To establish the reverse inequality, we examine the matrix representation. Let $\{v_1, \ldots, v_n\}$ and $\{w_1, \ldots, w_m\}$ be bases of $V$ and $W$ respectively, with dual bases $\{g_1, \ldots, g_n | g_j(v_k) = \left\{ \begin{array}{rcl}1, \space k=j \\ 0, \space k \neq j\end{array} \right. \}$ and $\{f_1, \ldots, f_m | f_i(w_k) = \left\{ \begin{array}{rcl}1, \space k=i \\ 0, \space k \neq i\end{array} \right.\}$. If $T$ has the matrix $A = (a_{ij})$, $T^*$ has the matrix $A^*=(a^*_{ij})$, then for the dual map:

$$ a^*_{ji}=\left(\sum_{k=1}^{n}a^*_{ki}g_k\right)(v_j)=T^*(f_i)(v_j) = f_i(T(v_j)) = f_i\left(\sum_{k=1}^{m} a_{kj}w_k\right) = a_{ij} $$

Now we know that the matrix of $T^*$ with respect to the dual bases is perfectly $A^T$. Therefore the inequality essentially means that row rank of $A$ is not greater than column rank of $A$.

Then applying our rank inequality to $A^T$ immediately yields that column rank of $A$ is not greater than row rank of $A$, hence row rank equals column rank.

The Connection #

The latter halves of both proofs look almost the same. The connection lies behind the fact that inner product inherently defines a linear functional. Specifically, for any fixed $v_0 \in V$, $g_{v_0}: V \to F$ defined by $g_{v_0}(v) = v \cdot v_0$ is linear.

From the previous section we can know that $T^*$ can be identified with $T'$ under the identification of $W$ with $W^*$ and the identification of $V$ with $V^*$ via dual bases, or equivalently, right multiplication by $A^T$ in the appropriate convention.

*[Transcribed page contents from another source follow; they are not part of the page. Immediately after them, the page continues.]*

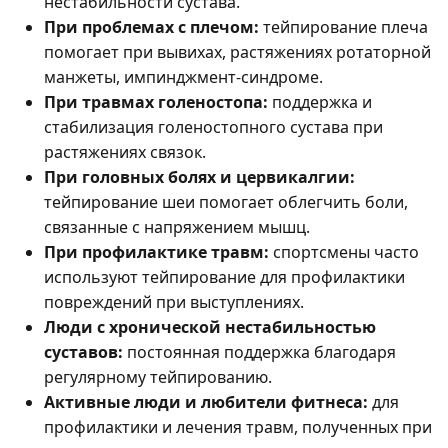
нестабильности сустава.
При проблемах с плечом:
тейпирование плеча
помогает при вывихах, растяжениях ротаторной
манжеты, импинджмент-синдроме.
При травмах голеностопа:
поддержка и
стабилизация голеностопного сустава при
растяжениях связок.
При головных болях и цервикалгии:
тейпирование шеи помогает облегчить боли,
связанные с напряжением мышц.
При профилактике травм:
спортсмены часто
используют тейпирование для профилактики
повреждений при выступлениях.
Люди с хронической нестабильностью
суставов:
постоянная поддержка благодаря
регулярному тейпированию.
Активные люди и любители фитнеса:
для
профилактики и лечения травм, полученных при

In the first proof, we showed that $\operatorname{null}T \perp \operatorname{range}T'$ via inner products. In the second proof, we showed that $\operatorname{range}T^*$ annihilates $\operatorname{null}T$ ($g(x) = 0$ if $x \in \operatorname{null}T$ and $g \in \operatorname{range}T^*$).

When we identify each row $r$ of $A$ with the linear functional $g_r(x) = r \cdot x$, it’s obvious that the first proof is merely a concrete realization of the second.